WHAT THE TASK ASKS: Write out every line of the records below again, putting "Le Journal" wherever "Aubermensuel" appears and keeping everything else the same.

RECORD EXTRACTS:

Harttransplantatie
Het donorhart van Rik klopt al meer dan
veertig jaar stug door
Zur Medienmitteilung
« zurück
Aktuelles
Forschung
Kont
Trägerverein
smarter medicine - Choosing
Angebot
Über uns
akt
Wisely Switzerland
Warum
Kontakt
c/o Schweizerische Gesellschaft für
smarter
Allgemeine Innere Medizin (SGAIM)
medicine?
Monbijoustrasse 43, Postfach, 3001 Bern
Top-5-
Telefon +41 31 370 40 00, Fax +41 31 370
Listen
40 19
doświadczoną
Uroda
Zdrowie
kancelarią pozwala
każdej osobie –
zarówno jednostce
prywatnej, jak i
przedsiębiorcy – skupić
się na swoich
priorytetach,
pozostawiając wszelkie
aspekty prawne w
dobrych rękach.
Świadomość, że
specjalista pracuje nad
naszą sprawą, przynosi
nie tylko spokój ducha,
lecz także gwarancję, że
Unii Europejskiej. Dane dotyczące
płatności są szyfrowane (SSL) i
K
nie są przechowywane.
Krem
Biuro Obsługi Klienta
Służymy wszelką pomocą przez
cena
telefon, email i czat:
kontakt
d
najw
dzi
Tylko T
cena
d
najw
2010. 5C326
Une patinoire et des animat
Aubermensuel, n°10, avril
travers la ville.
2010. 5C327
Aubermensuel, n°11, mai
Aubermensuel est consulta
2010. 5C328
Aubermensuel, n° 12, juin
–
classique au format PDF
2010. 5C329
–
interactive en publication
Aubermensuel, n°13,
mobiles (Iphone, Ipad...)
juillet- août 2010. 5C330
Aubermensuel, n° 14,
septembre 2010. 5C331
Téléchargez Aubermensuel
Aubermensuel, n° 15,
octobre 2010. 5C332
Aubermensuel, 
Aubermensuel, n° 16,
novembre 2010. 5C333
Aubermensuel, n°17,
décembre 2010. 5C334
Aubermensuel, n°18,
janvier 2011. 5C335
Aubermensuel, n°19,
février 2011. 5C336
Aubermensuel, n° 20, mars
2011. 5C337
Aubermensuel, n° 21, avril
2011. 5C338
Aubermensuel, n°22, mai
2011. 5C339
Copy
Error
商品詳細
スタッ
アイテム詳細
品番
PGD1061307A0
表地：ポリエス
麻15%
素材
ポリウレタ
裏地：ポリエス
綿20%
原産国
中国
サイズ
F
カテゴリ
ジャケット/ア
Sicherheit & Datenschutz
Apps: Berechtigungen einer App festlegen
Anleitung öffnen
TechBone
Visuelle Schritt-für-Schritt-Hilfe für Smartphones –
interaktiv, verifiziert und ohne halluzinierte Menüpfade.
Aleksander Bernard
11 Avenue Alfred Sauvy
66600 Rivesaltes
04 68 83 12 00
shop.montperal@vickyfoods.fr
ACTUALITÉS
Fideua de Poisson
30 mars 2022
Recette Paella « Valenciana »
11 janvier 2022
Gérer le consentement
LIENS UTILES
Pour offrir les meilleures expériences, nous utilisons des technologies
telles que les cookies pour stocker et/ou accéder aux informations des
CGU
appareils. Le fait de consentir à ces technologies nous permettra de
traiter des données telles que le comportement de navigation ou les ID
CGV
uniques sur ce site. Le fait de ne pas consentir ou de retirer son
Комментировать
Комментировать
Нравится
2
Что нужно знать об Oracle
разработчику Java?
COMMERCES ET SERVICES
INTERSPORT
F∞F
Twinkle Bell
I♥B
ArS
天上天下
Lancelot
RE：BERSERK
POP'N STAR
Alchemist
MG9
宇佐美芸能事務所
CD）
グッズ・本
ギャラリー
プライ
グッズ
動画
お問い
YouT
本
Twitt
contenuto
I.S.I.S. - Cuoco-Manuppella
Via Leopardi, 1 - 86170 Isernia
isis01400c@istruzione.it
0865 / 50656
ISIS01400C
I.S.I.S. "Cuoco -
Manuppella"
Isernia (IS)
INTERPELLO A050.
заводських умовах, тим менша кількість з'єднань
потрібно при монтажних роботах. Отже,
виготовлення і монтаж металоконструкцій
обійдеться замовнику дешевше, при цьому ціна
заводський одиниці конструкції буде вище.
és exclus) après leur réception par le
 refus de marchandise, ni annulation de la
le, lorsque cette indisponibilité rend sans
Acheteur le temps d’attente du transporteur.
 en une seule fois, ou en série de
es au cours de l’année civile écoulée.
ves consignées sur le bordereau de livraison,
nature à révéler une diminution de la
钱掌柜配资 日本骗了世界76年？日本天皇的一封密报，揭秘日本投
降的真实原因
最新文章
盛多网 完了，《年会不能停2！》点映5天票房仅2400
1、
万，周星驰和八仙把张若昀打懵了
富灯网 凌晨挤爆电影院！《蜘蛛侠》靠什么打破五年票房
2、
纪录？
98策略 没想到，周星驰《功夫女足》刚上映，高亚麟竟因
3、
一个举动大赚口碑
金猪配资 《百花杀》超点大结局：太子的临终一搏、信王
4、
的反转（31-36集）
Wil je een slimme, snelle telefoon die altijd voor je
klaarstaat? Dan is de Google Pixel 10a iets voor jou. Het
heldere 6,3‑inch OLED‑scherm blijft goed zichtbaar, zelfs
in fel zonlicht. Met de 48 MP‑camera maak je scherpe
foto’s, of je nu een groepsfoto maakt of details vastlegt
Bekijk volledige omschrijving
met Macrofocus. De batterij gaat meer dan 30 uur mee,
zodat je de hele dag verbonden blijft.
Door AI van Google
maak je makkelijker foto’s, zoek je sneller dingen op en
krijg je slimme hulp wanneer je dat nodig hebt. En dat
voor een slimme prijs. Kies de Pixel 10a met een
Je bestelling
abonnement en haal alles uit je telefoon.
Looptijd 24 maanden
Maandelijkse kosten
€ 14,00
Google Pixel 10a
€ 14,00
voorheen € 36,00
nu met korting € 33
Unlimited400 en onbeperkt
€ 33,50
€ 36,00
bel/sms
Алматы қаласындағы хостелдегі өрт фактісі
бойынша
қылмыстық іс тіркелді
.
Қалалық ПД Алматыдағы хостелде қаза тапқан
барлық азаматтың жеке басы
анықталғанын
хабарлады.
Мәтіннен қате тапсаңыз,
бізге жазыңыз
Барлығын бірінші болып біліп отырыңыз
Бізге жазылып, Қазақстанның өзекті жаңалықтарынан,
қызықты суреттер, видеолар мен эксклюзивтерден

YOUR RESPONSE:
Harttransplantatie
Het donorhart van Rik klopt al meer dan
veertig jaar stug door
Zur Medienmitteilung
« zurück
Aktuelles
Forschung
Kont
Trägerverein
smarter medicine - Choosing
Angebot
Über uns
akt
Wisely Switzerland
Warum
Kontakt
c/o Schweizerische Gesellschaft für
smarter
Allgemeine Innere Medizin (SGAIM)
medicine?
Monbijoustrasse 43, Postfach, 3001 Bern
Top-5-
Telefon +41 31 370 40 00, Fax +41 31 370
Listen
40 19
doświadczoną
Uroda
Zdrowie
kancelarią pozwala
każdej osobie –
zarówno jednostce
prywatnej, jak i
przedsiębiorcy – skupić
się na swoich
priorytetach,
pozostawiając wszelkie
aspekty prawne w
dobrych rękach.
Świadomość, że
specjalista pracuje nad
naszą sprawą, przynosi
nie tylko spokój ducha,
lecz także gwarancję, że
Unii Europejskiej. Dane dotyczące
płatności są szyfrowane (SSL) i
K
nie są przechowywane.
Krem
Biuro Obsługi Klienta
Służymy wszelką pomocą przez
cena
telefon, email i czat:
kontakt
d
najw
dzi
Tylko T
cena
d
najw
2010. 5C326
Une patinoire et des animat
Le Journal, n°10, avril
travers la ville.
2010. 5C327
Le Journal, n°11, mai
Le Journal est consulta
2010. 5C328
Le Journal, n° 12, juin
–
classique au format PDF
2010. 5C329
–
interactive en publication
Le Journal, n°13,
mobiles (Iphone, Ipad...)
juillet- août 2010. 5C330
Le Journal, n° 14,
septembre 2010. 5C331
Téléchargez Le Journal
Le Journal, n° 15,
octobre 2010. 5C332
Le Journal, 
Le Journal, n° 16,
novembre 2010. 5C333
Le Journal, n°17,
décembre 2010. 5C334
Le Journal, n°18,
janvier 2011. 5C335
Le Journal, n°19,
février 2011. 5C336
Le Journal, n° 20, mars
2011. 5C337
Le Journal, n° 21, avril
2011. 5C338
Le Journal, n°22, mai
2011. 5C339
Copy
Error
商品詳細
スタッ
アイテム詳細
品番
PGD1061307A0
表地：ポリエス
麻15%
素材
ポリウレタ
裏地：ポリエス
綿20%
原産国
中国
サイズ
F
カテゴリ
ジャケット/ア
Sicherheit & Datenschutz
Apps: Berechtigungen einer App festlegen
Anleitung öffnen
TechBone
Visuelle Schritt-für-Schritt-Hilfe für Smartphones –
interaktiv, verifiziert und ohne halluzinierte Menüpfade.
Aleksander Bernard
11 Avenue Alfred Sauvy
66600 Rivesaltes
04 68 83 12 00
shop.montperal@vickyfoods.fr
ACTUALITÉS
Fideua de Poisson
30 mars 2022
Recette Paella « Valenciana »
11 janvier 2022
Gérer le consentement
LIENS UTILES
Pour offrir les meilleures expériences, nous utilisons des technologies
telles que les cookies pour stocker et/ou accéder aux informations des
CGU
appareils. Le fait de consentir à ces technologies nous permettra de
traiter des données telles que le comportement de navigation ou les ID
CGV
uniques sur ce site. Le fait de ne pas consentir ou de retirer son
Комментировать
Комментировать
Нравится
2
Что нужно знать об Oracle
разработчику Java?
COMMERCES ET SERVICES
INTERSPORT
F∞F
Twinkle Bell
I♥B
ArS
天上天下
Lancelot
RE：BERSERK
POP'N STAR
Alchemist
MG9
宇佐美芸能事務所
CD）
グッズ・本
ギャラリー
プライ
グッズ
動画
お問い
YouT
本
Twitt
contenuto
I.S.I.S. - Cuoco-Manuppella
Via Leopardi, 1 - 86170 Isernia
isis01400c@istruzione.it
0865 / 50656
ISIS01400C
I.S.I.S. "Cuoco -
Manuppella"
Isernia (IS)
INTERPELLO A050.
заводських умовах, тим менша кількість з'єднань
потрібно при монтажних роботах. Отже,
виготовлення і монтаж металоконструкцій
обійдеться замовнику дешевше, при цьому ціна
заводський одиниці конструкції буде вище.
és exclus) après leur réception par le
 refus de marchandise, ni annulation de la
le, lorsque cette indisponibilité rend sans
Acheteur le temps d’attente du transporteur.
 en une seule fois, ou en série de
es au cours de l’année civile écoulée.
ves consignées sur le bordereau de livraison,
nature à révéler une diminution de la
钱掌柜配资 日本骗了世界76年？日本天皇的一封密报，揭秘日本投
降的真实原因
最新文章
盛多网 完了，《年会不能停2！》点映5天票房仅2400
1、
万，周星驰和八仙把张若昀打懵了
富灯网 凌晨挤爆电影院！《蜘蛛侠》靠什么打破五年票房
2、
纪录？
98策略 没想到，周星驰《功夫女足》刚上映，高亚麟竟因
3、
一个举动大赚口碑
金猪配资 《百花杀》超点大结局：太子的临终一搏、信王
4、
的反转（31-36集）
Wil je een slimme, snelle telefoon die altijd voor je
klaarstaat? Dan is de Google Pixel 10a iets voor jou. Het
heldere 6,3‑inch OLED‑scherm blijft goed zichtbaar, zelfs
in fel zonlicht. Met de 48 MP‑camera maak je scherpe
foto’s, of je nu een groepsfoto maakt of details vastlegt
Bekijk volledige omschrijving
met Macrofocus. De batterij gaat meer dan 30 uur mee,
zodat je de hele dag verbonden blijft.
Door AI van Google
maak je makkelijker foto’s, zoek je sneller dingen op en
krijg je slimme hulp wanneer je dat nodig hebt. En dat
voor een slimme prijs. Kies de Pixel 10a met een
Je bestelling
abonnement en haal alles uit je telefoon.
Looptijd 24 maanden
Maandelijkse kosten
€ 14,00
Google Pixel 10a
€ 14,00
voorheen € 36,00
nu met korting € 33
Unlimited400 en onbeperkt
€ 33,50
€ 36,00
bel/sms
Алматы қаласындағы хостелдегі өрт фактісі
бойынша
қылмыстық іс тіркелді
.
Қалалық ПД Алматыдағы хостелде қаза тапқан
барлық азаматтың жеке басы
анықталғанын
хабарлады.
Мәтіннен қате тапсаңыз,
бізге жазыңыз
Барлығын бірінші болып біліп отырыңыз
Бізге жазылып, Қазақстанның өзекті жаңалықтарынан,
қызықты суреттер, видеолар мен эксклюзивтерден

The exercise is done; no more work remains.